The astronomy block in my senior year of high school remains one of the most memorable in my K-12 education. It wasn’t that the stars somehow interested me more than another subject but rather that our teacher was able to inspire me and my classmates in such a way that all of us regardless of our individual interests were able to experience a connection to astronomy.

Our mornings were spent in the classroom learning and thinking about the movements of the stars and our place in relation to them. At the end of the course we were able to tell where we were on earth and what time of year it was simply by looking up at the stars. Our afternoons were spent at a forge where we each fashioned a bracelet out of copper and learned how to fasten a stone onto it. Working the metal with our hands grounded the complex thinking which we engaged in during the morning.

I remember on our first day of class sitting in a circle while our teacher placed one after another different types of metal into our hands. At the end he asked us if we could feel the difference between gold and silver, iron and lead without knowing which was which, and much to our surprise, we could. Through the guidance of our teacher we gained an understanding of an aspect of the world which cannot be learned through a textbook or computer.

At another point he assigned each of us to a planet and instructed us in how to move around each other mimicking the movements of the solar system. Later he challenged us to picture what those movements would be like if we imagined that a planet such as Venus or Mars was at the center of the universe. To say the least, our imaginations and thinking capabilities were challenged to the utmost. I remember the tingling feeling travel up my spine as I realized that the center of the universe was where ever I imagined myself to be!

In the afternoons on the way to the forge we often stopped in town for lunch. Over hamburgers and curly sweet potato fries we chatted about cars, college, the town and numerous other things. Our teacher shifted from teaching to being one of us as we sat around the picnic table. By the end of the block we no longer thought of him as our teacher but rather a well respected friend.

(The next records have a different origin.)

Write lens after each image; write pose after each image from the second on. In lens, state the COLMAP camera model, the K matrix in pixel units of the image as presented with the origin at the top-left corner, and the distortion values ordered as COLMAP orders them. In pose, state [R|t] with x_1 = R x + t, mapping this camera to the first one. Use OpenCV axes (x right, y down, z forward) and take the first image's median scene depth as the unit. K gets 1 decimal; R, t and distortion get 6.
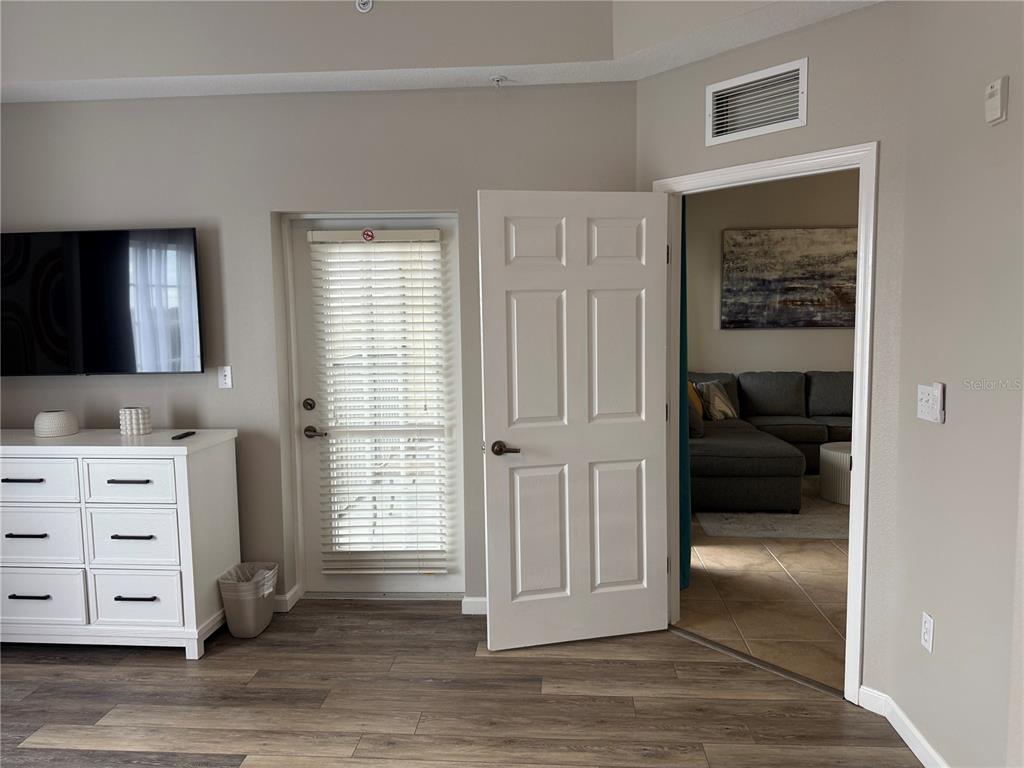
lens RADIAL K [[727.4, 0, 511.7], [0, 727.4, 374.1], [0, 0, 1]] dist [0.021449, -0.008597]
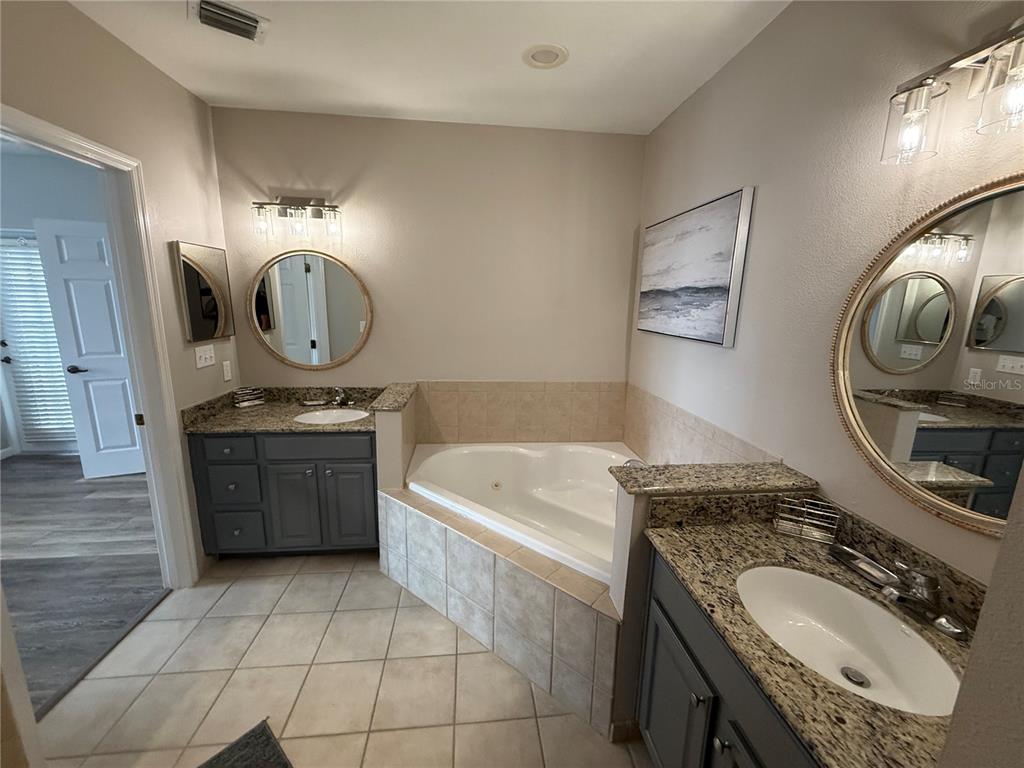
lens RADIAL K [[416.1, 0, 510.9], [0, 416.1, 386.5], [0, 0, 1]] dist [-0.001235, -0.000107]
pose [[0.986305, -0.005729, 0.164832, 0.867883], [-0.016836, 0.990679, 0.135175, -0.012702], [-0.164070, -0.136099, 0.977015, -0.176295]]
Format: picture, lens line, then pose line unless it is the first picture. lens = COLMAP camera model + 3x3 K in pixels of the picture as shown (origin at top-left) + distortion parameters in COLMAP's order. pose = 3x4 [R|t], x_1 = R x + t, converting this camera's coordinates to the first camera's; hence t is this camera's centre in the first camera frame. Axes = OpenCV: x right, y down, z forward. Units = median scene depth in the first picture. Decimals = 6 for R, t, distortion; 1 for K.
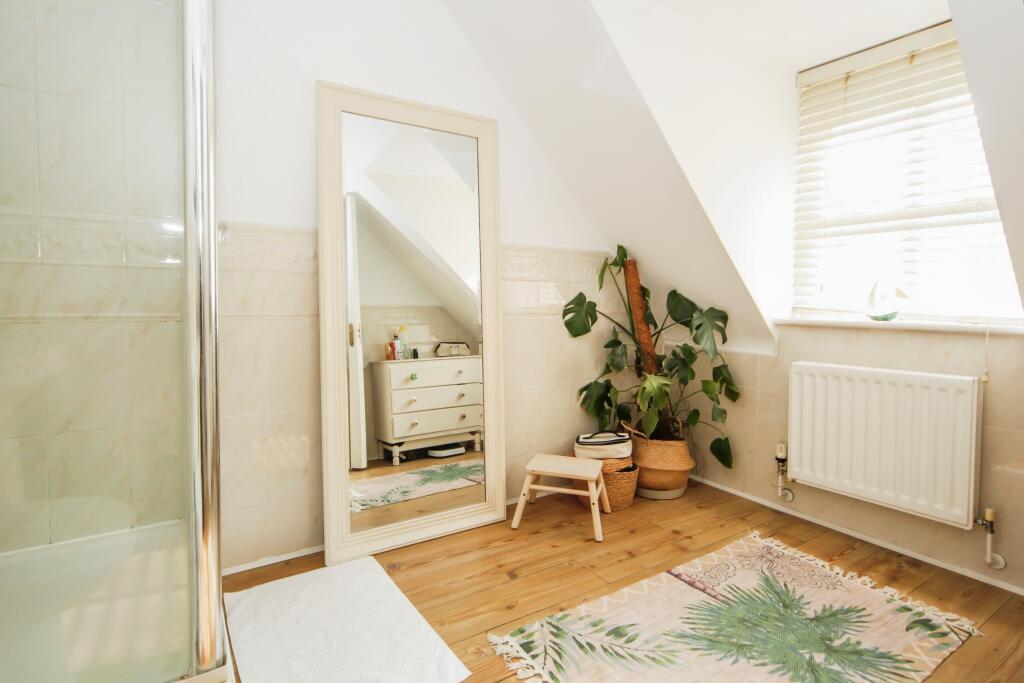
lens RADIAL K [[531.5, 0, 510.6], [0, 531.5, 305.6], [0, 0, 1]] dist [-0.001506, 0.018527]
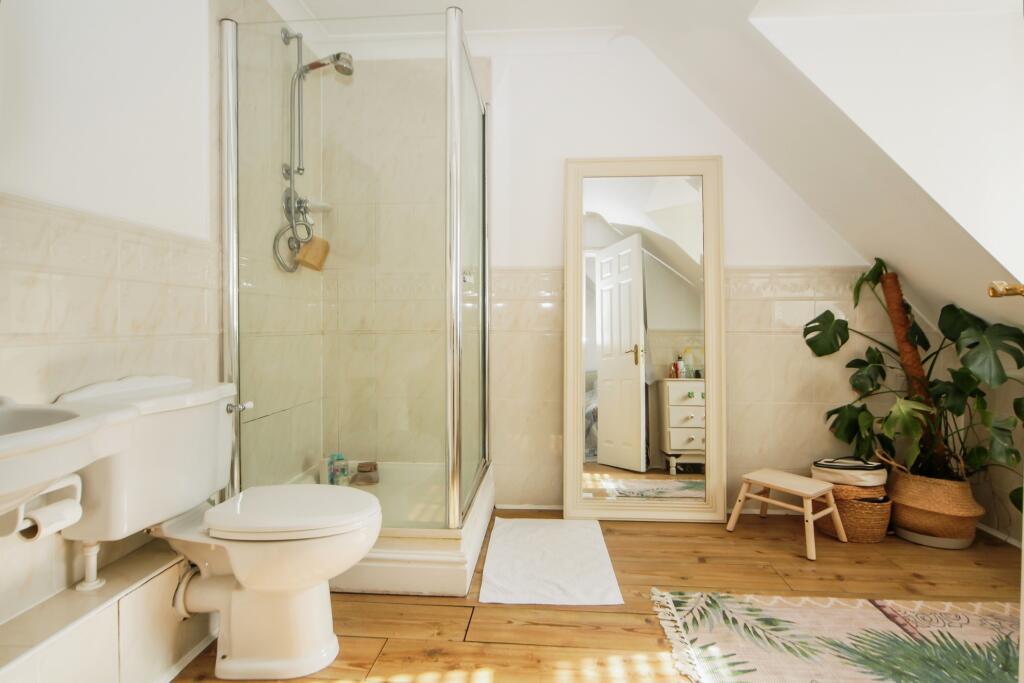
lens RADIAL K [[531.5, 0, 510.6], [0, 531.5, 305.6], [0, 0, 1]] dist [-0.001506, 0.018527]
pose [[0.794143, -0.033394, -0.606812, 0.291568], [-0.002149, 0.998329, -0.057753, 0.026494], [0.607727, 0.047169, 0.792744, -0.125475]]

As we carefully tapped away at the copper, we learned the precision and concentration necessary to form the metal into the correct form. Our teacher circulated among us encouraging us to keep tapping a little more even when it seemed like we had been at it for days. Eventually we achieved the desired result and were ready to mold the metal around our stone. When our teacher saw which stone I had chosen for my bracelet he said, “You like water, don’t you?”. How he knew that I was fascinated with the swirling patterns of water is beyond me.

Shivering together late one evening in the school parking lot, we mapped the stars and planets in the sky. Our teacher had made it clear to us how fascinating and mysterious the heavens are, and because of this we looked up in awe at the skies, witnessing in reality what we had learned in the classroom. Suddenly low in the sky near the planet Venus a meteor with a flaming tail shot across the horizon and was gone. Although the light of that meteor has long since died away, the realizations and experiences I had in this class because of the interactions with my peers and the guidance of our teacher will continue to shine in my memory and inspire me for years to come.